ROMAGNA: Pronto Soccorso, studentesse universitarie per migliorare l'attesa dei pazienti
L’Ausl Romagna ha avviato in questi giorni un nuovo progetto sperimentale dedicato a migliorare l’accoglienza dei pazienti nei Pronto Soccorso di Cesena e Rimini. L’iniziativa, dal titolo “OPS! Romagna – Ospitalità in Pronto Soccorso”, nasce dalla collaborazione con l’Università di Bologna e vede la partecipazione della Regione Emilia-Romagna, del Centro Antartide e dell’UO Accoglienza, Ufficio Relazioni con il Pubblico, Marketing e Fundraising aziendale.
Il progetto prevede la presenza in sala d’attesa di un gruppo di studentesse universitarie provenienti dai corsi di laurea in Sociologia, Antropologia, Servizio Sociale e Scienze della Formazione. Dopo un percorso di formazione dedicato, le tirocinanti si occuperanno dell’ascolto dei pazienti, dell’orientamento e del supporto nella gestione dei piccoli bisogni che possono emergere durante l’attesa: dall’aiuto per effettuare una telefonata fino alla fornitura di informazioni pratiche.
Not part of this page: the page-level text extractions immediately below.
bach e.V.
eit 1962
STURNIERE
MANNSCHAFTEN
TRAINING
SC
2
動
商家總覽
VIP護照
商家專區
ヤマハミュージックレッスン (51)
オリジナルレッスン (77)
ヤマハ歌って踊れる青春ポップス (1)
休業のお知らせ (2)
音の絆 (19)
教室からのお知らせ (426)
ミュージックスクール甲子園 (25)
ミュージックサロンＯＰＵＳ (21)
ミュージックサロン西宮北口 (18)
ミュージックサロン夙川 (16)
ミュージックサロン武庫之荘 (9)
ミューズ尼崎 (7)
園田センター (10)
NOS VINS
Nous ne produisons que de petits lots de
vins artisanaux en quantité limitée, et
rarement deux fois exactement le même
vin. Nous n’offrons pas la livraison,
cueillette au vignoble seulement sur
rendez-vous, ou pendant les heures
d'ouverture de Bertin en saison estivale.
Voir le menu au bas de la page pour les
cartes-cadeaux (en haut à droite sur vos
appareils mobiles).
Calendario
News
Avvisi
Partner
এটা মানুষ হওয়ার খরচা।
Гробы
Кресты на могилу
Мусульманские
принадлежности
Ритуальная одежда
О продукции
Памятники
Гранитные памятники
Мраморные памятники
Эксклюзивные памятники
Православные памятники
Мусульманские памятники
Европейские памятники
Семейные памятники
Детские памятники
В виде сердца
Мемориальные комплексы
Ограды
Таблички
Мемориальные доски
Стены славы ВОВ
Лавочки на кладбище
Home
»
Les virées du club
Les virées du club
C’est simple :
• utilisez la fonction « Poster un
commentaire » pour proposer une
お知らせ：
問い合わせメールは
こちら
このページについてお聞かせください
Riconoscibili dalla maglietta verde, le studentesse, viene spiegato nel comunicato di Ausl Romagna, svolgeranno attività finalizzate a rendere più confortevole la permanenza di pazienti e accompagnatori, contribuendo a ridurre la sensazione di incertezza e preoccupazione che spesso accompagna l’accesso al Pronto Soccorso. Parallelamente, il loro intervento rientra in un percorso di tirocinio curriculare che comprende anche un’attività di ricerca sui temi delle fragilità sociali e dell’umanizzazione dei percorsi di emergenza.
Il progetto coinvolge complessivamente nove studentesse e rappresenta un’occasione formativa importante per lo sviluppo di competenze relazionali e professionali legate alle scienze umane.
«Siamo convinti che l’accoglienza e la gentilezza siano elementi fondamentali nel percorso di cura – ha dichiarato Francesca Bravi, Direttrice sanitaria dell’Ausl Romagna –. La presenza delle studentesse sarà di supporto ai pazienti e ai loro familiari in un momento delicato come quello dell’attesa in Pronto Soccorso, contribuendo a fornire le migliori cure possibili con un approccio biopsicosociale».
L’iniziativa sarà monitorata nel corso dei prossimi mesi, con l’obiettivo di valutare gli esiti del progetto e individuare possibili sviluppi futuri nei servizi di emergenza-urgenza.